Outside, traffic is pushing down Hardenbergstrasse, from Ernst-Reuter-Platz towards Zoo. Even though there’s only a slight hiss from the cars, Dirk Müller-Remus closes the windows. He aims to reduce sensory input to a minimum in the office, because he knows that his employees perceive things differently. He has learned to avoid subjunctives when he speaks and conveys his intentions very directly.

These are small details that reveal that Auticon is a special company. The people who work here have extraordinary expertise, but might struggle when it comes to social conventions or ironic winks of the eye - they are on the autism spectrum.

Auticon employees might test highly complex systems, analyse codes, or clean up large quantities of data for external client organisations. Meanwhile, job coaches provide them with support in their day-to-day communication. ‘People on the autism spectrum bring particular qualities to clients. They are highly focused and take an original approach to problem solving,’ says Müller-Remus, adding: ‘You might not notice it at first glance.’

In the case of his own son, it took 14 years for Asperger syndrome to be diagnosed. The Managing Director turns serious: ‘We had to come to terms with our own child needing a lot of support in his everyday life.’ Then Müller-Remus had a key experience, visiting a self-help group for people on the spectrum and their relatives. There were 20 adults, sharing one dilemma: on the one hand they were creative and talented, and on the other hand disorganised and feeling overwhelmed. ‘They all had one thing in common – they were unemployed.’

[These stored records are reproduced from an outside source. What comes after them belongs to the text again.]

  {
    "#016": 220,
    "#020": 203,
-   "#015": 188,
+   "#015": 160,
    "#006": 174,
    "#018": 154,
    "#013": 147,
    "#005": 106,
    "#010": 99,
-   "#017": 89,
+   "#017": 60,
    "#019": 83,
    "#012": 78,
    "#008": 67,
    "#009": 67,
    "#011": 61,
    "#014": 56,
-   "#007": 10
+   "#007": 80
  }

At that point Müller-Remus became angry – about this injustice, angry about the future of his own child. He then decided to create an occupational environment that could facilitate this autism-specific potential. The idea for ‘Auticon’ was born, and the economics graduate and software developer changed careers.

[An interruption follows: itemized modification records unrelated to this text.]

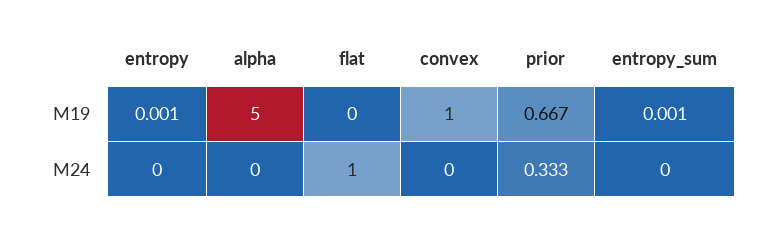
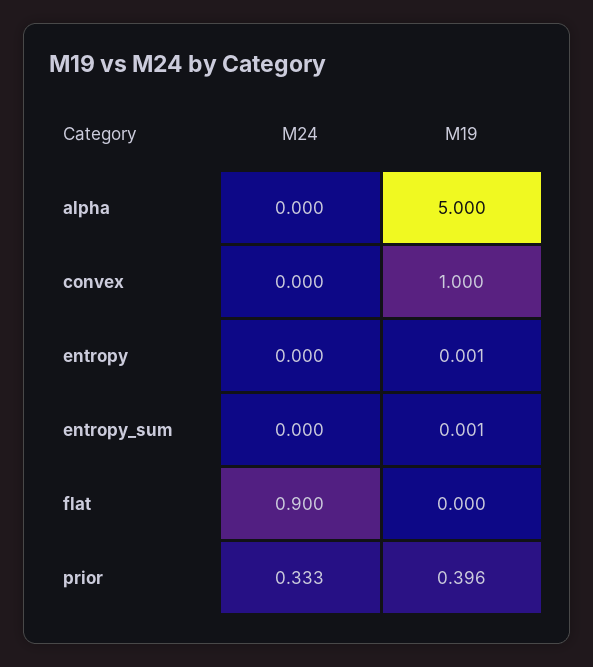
  {
    "entropy": {
      "M19": 0.001,
      "M24": 0
    },
    "alpha": {
      "M19": 5,
      "M24": 0
    },
    "flat": {
      "M19": 0,
-     "M24": 1
+     "M24": 0.9
    },
    "convex": {
      "M19": 1,
      "M24": 0
    },
    "prior": {
-     "M19": 0.667,
+     "M19": 0.396,
      "M24": 0.333
    },
    "entropy_sum": {
      "M19": 0.001,
      "M24": 0
    }
  }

Today, Auticon employs 34 consultants on the autism spectrum at six different locations across Germany. Having started in City West, Auticon now runs branches in Frankfurt, Dusseldorf, Stuttgart, Munich and Hamburg, and also set sights on London. In these densely populated areas, Müller-Remus connects the data flux of our time with the exceptional ability of his employees in a meaningful way. Their ability to recognise hidden structures and patterns allows them to optimise processes quickly and efficiently. He summarises: ‘I’m not saying that they’re better software developers. But their contribution significantly improves teams.’